Joey: It’s a difficult question because every single relationship has a different dynamic, so it will be very naive of me to give a blanket answer. But it’s important that the two individuals need to first realise that whatever they’re doing is not God-centred.
Both of them need to have that conviction to say, “we like each other a lot, we’re committed for the long term, but we’ve made some mistakes”. When you’ve arrived at that, then you can begin to start the process of doing things right.
I believe in a “second virginity”. When you lost your virginity, maybe you weren’t sure of what you were doing and regretted what you did. But I want to tell you that there’s no better time than now to get right with God. And you have to get right with God first because that becomes your lasting and sustaining conviction to want to continue to get things right with your partner.
Oxytocin is released when you engage in sexual activity, which makes the act addictive. To put it in spiritual terms, there is a spiritual bonding that takes place. And because you’ve arrived at the highest stage of physical intimacy, which is sexual intercourse, it makes you want to crave for that closeness again and again.
It takes a lot of courage and some kind of accountability, but I think it’s possible to continue to be in a God-honouring relationship. If you know someone or if you’re someone who’s in this kind of relationship, you need to speak to someone else who loves you. If your partner loves you and loves God, then they will stop doing these things that dishonour God.
Isaac: I agree. It’s hard to give a blanket answer because every person’s journey is unique. I just want to say that the day we gave our lives to the Lord and received Him into our hearts, we cannot celebrate sin like we used to because something has changed within us.
When you’re sexually active, you may feel ashamed or dirty. But any form of resolution, wholeness, healing, perseverance and purity is going to come from a place of a deep relationship with God.
Maybe you’ve over-honoured this relationship with your partner, where you feel bad and therefore do these things. But I want to ask: Would you take time to build your relationship with the Lord and really learn how to honour your relationship with God first?
Some people may say: “I still want to be active in these things, but I also love God, so should I choose either/or?” As you pursue God, you’ll come to a point where you really have to make a decision.
What do guys think of women who have been sexually abused? Is there hope for such a person?
Isaac: If you’re asking yourself, “will somebody still love me or will somebody still want to get together with me?”, my answer is 100% yes!
But you’ll need to deal with yourself first.
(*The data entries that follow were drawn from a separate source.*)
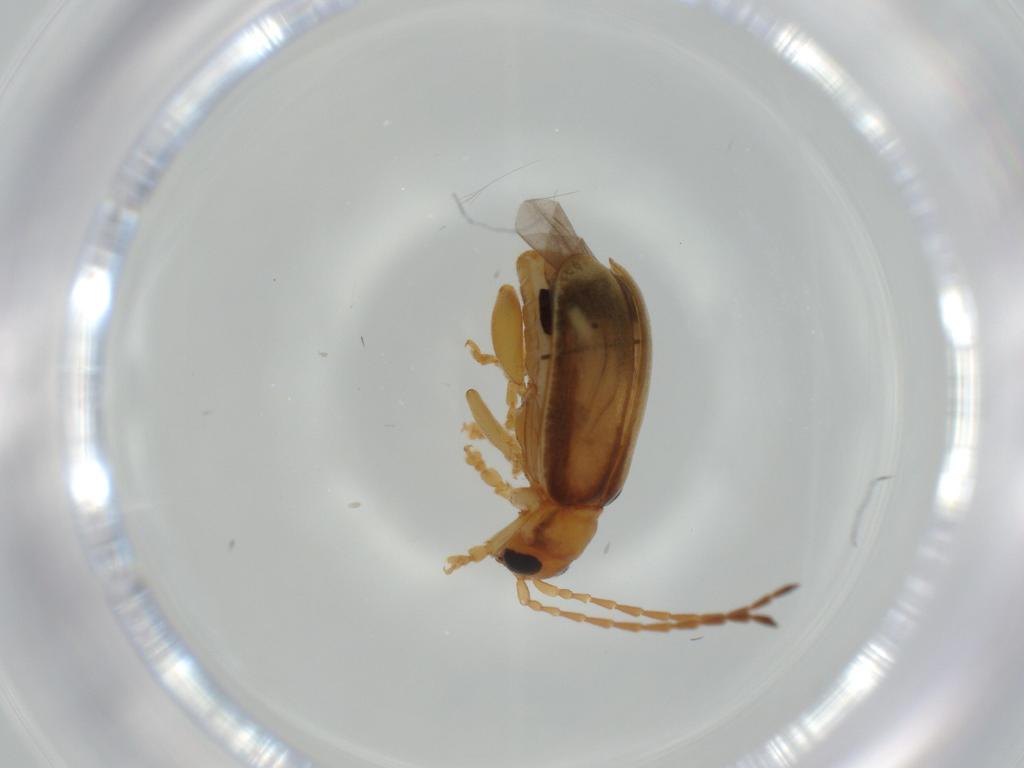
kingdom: Animalia
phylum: Arthropoda
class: Insecta
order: Coleoptera
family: Chrysomelidae
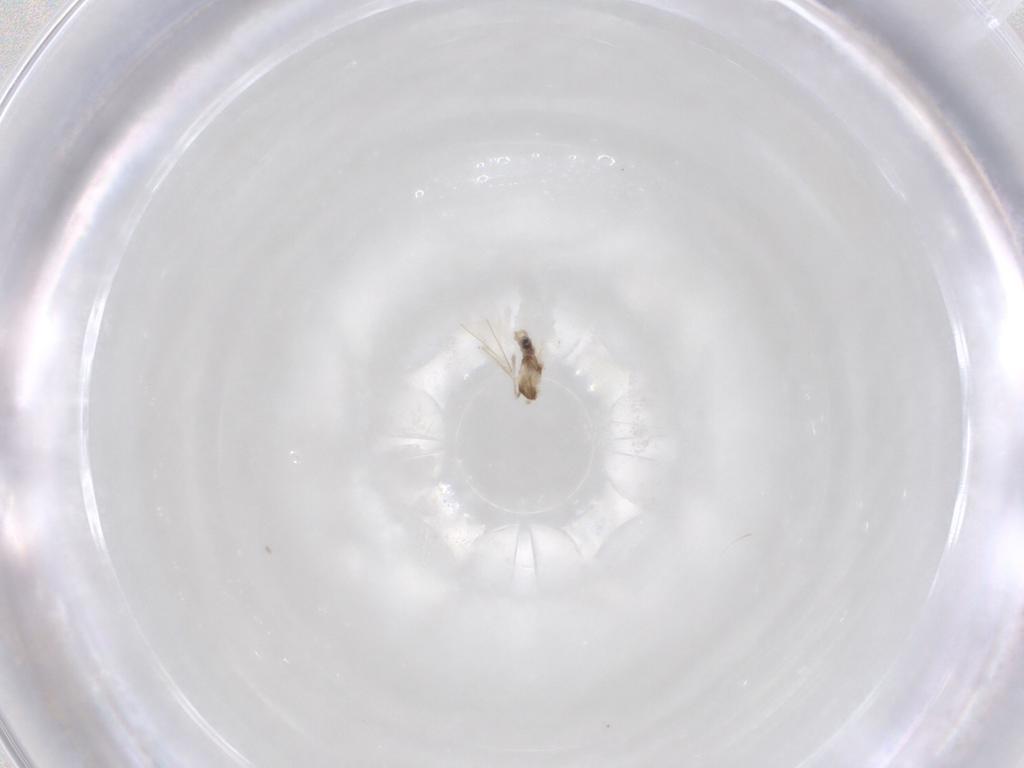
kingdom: Animalia
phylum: Arthropoda
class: Insecta
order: Diptera
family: Cecidomyiidae
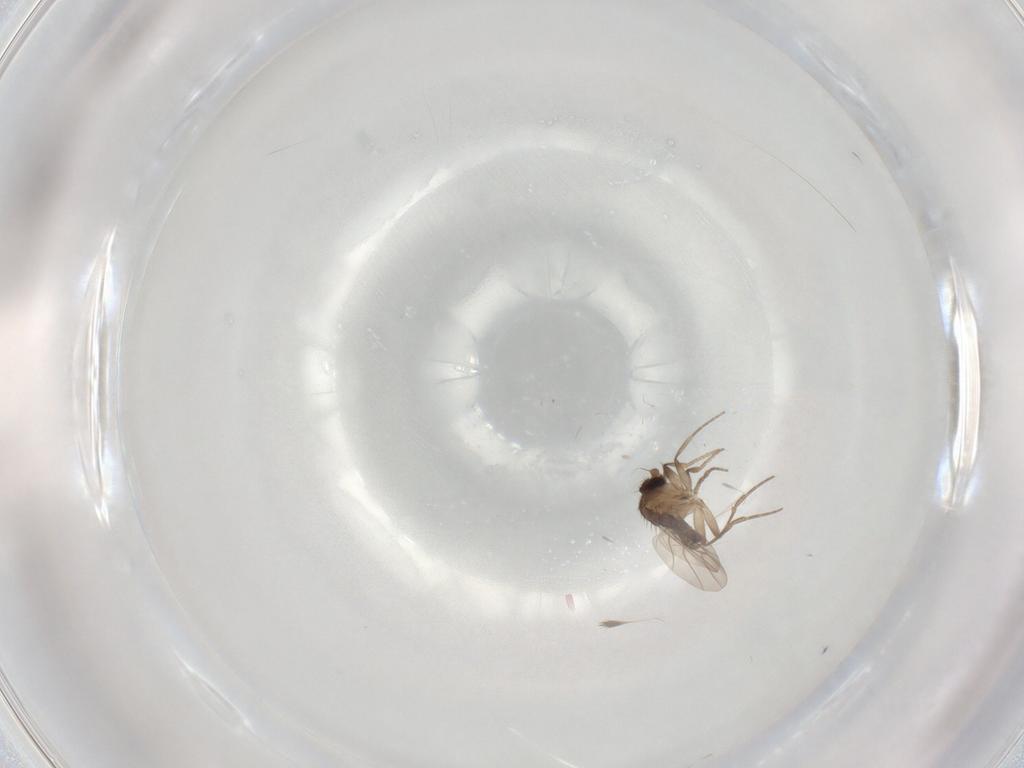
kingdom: Animalia
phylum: Arthropoda
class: Insecta
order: Diptera
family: Phoridae
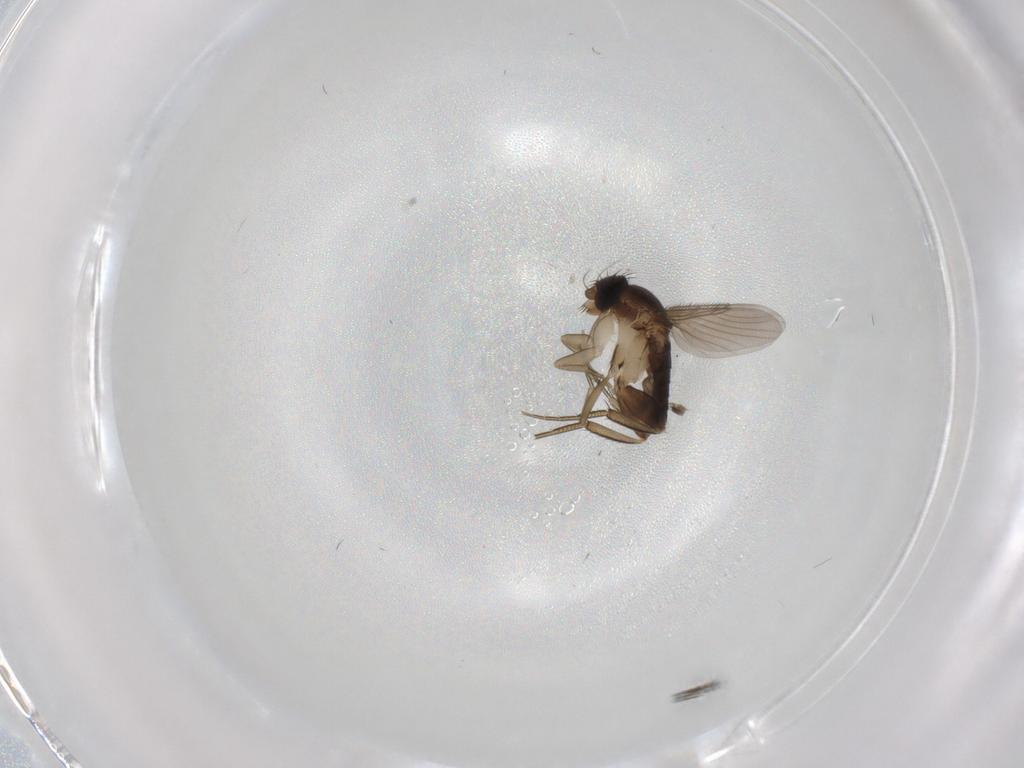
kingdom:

If your security, comfort and joy are rooted in whether a person loves you, and you haven’t begun to love yourself first and find resolution with the Lord, your relationship is going to be very disruptive.
You’re always going to revisit this point. For example, if your boyfriend ignored you or he’s angry at you, you will always go back to these thoughts of “maybe it’s because I’m unclean, maybe it’s because I’ve been taken advantage of, maybe it’s because I’m not as valuable anymore”.
Your value needs to be found in your identity with God. Your identity cannot be formed on that past abuse or that person who is hurting you.
You’re made pure and whole, not because you did everything right, but because of the blood of the Lamb. Go to the Lord to help you reshape certain things and to love yourself as the Lord loves you.
Often those who have been taken advantage of don’t know how to navigate through their feelings. I also encourage those who have been abused to go for counselling. Don’t just think that it will go away with time.
For more honest conversations on love and sexuality, check out Kallos’ book, Real Talk: Exposing 10 Myths About Love & Sexuality. For more details on what was shared at the conference, you can also head to the Kallos website!
THINK + TALK
- Are you whole and complete in God? Or have you unconsciously been trying to find identity and security in being loved by someone else?
- How would you define a God-centred relationship?
- Are there areas of your life that you need to get right with God? How can you honour Him above all other things? It will also be helpful if you can speak to someone else for accountability.